*Dataset listing*.
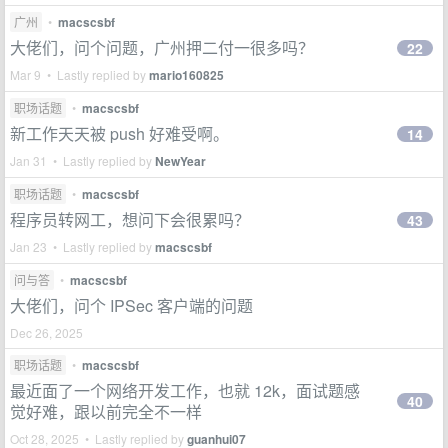
广州
•
macscsbf
大佬们，问个问题，广州押二付一很多吗？
22
Mar 9 • Lastly replied by
mario160825
职场话题
•
macscsbf
新工作天天被 push 好难受啊。
14
Jan 31 • Lastly replied by
NewYear
职场话题
•
macscsbf
程序员转网工，想问下会很累吗？
43
Jan 23 • Lastly replied by
macscsbf
问与答
•
macscsbf
大佬们，问个 IPSec 客户端的问题
Dec 26, 2025
职场话题
•
macscsbf
最近面了一个网络开发工作，也就 12k，面试题感
40
觉好难，跟以前完全不一样
Oct 28, 2025 • Lastly replied by
guanhui07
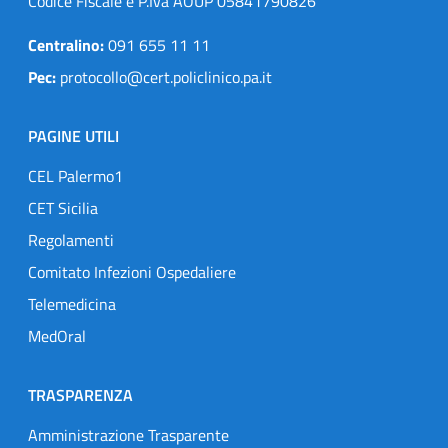
Codice Fiscale e P.Iva AOUP 05841790826
Centralino:
091 655 11 11
Pec:
protocollo@cert.policlinico.pa.it
PAGINE UTILI
CEL Palermo1
CET Sicilia
Regolamenti
Comitato Infezioni Ospedaliere
Telemedicina
MedOral
TRASPARENZA
Amministrazione Trasparente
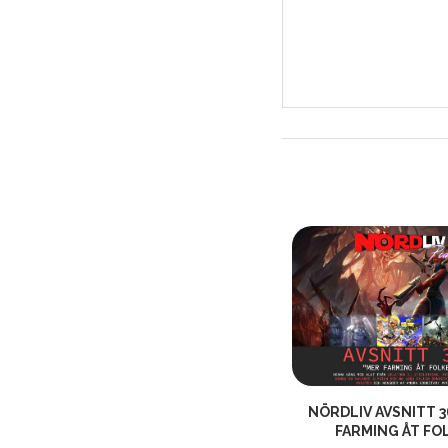
NÖRDLIV AVSNITT 483 (JUL 2024)
NÖRDLIV AVSNITT 3
– ”FILMMUSIK QUIZ...
FARMING ÅT FO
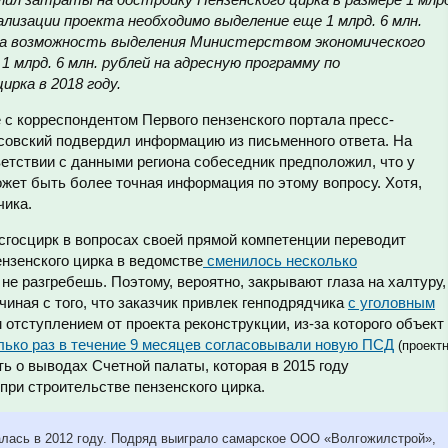
еализации проекта необходимо выделение еще 1 млрд. 6 млн.
чена возможность выделения Министерством экономического
 млрд. 6 млн. рублей на адресную программу по
рка в 2018 году.
 с корреспондентом Первого пензенского портала пресс-
совский подвердил информацию из письменного ответа. На
етствии с данными региона собеседник предположил, что у
жет быть более точная информация по этому вопросу. Хотя,
чика.
осгосцирк в вопросах своей прямой компетенции переводит
ензенского цирка в ведомстве
сменилось несколько
е разгребешь. Поэтому, вероятно, закрывают глаза на халтуру,
иная с того, что заказчик привлек генподрядчика
с уголовным
 отступлением от проекта реконструкции, из-за которого объект
лько раз в течение 9 месяцев согласовывали новую ПСД
(проектн
ить о выводах Счетной палаты, которая в 2015 году
при строительстве пензенского цирка.
алась в 2012 году. Подряд выиграло самарское ООО «Волгожилстрой»,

*WORK REQUEST*. Reproduce every line of the listing above word for word, leaving out the picture markers.

*TASK RESPONSE*.
广州
•
macscsbf
大佬们，问个问题，广州押二付一很多吗？
22
Mar 9 • Lastly replied by
mario160825
职场话题
•
macscsbf
新工作天天被 push 好难受啊。
14
Jan 31 • Lastly replied by
NewYear
职场话题
•
macscsbf
程序员转网工，想问下会很累吗？
43
Jan 23 • Lastly replied by
macscsbf
问与答
•
macscsbf
大佬们，问个 IPSec 客户端的问题
Dec 26, 2025
职场话题
•
macscsbf
最近面了一个网络开发工作，也就 12k，面试题感
40
觉好难，跟以前完全不一样
Oct 28, 2025 • Lastly replied by
guanhui07
Codice Fiscale e P.Iva AOUP 05841790826
Centralino:
091 655 11 11
Pec:
protocollo@cert.policlinico.pa.it
PAGINE UTILI
CEL Palermo1
CET Sicilia
Regolamenti
Comitato Infezioni Ospedaliere
Telemedicina
MedOral
TRASPARENZA
Amministrazione Trasparente
NÖRDLIV AVSNITT 483 (JUL 2024)
NÖRDLIV AVSNITT 3
– ”FILMMUSIK QUIZ...
FARMING ÅT FO
еализации проекта необходимо выделение еще 1 млрд. 6 млн.
чена возможность выделения Министерством экономического
 млрд. 6 млн. рублей на адресную программу по
рка в 2018 году.
 с корреспондентом Первого пензенского портала пресс-
совский подвердил информацию из письменного ответа. На
етствии с данными региона собеседник предположил, что у
жет быть более точная информация по этому вопросу. Хотя,
чика.
осгосцирк в вопросах своей прямой компетенции переводит
ензенского цирка в ведомстве
сменилось несколько
е разгребешь. Поэтому, вероятно, закрывают глаза на халтуру,
иная с того, что заказчик привлек генподрядчика
с уголовным
 отступлением от проекта реконструкции, из-за которого объект
лько раз в течение 9 месяцев согласовывали новую ПСД
(проектн
ить о выводах Счетной палаты, которая в 2015 году
при строительстве пензенского цирка.
алась в 2012 году. Подряд выиграло самарское ООО «Волгожилстрой»,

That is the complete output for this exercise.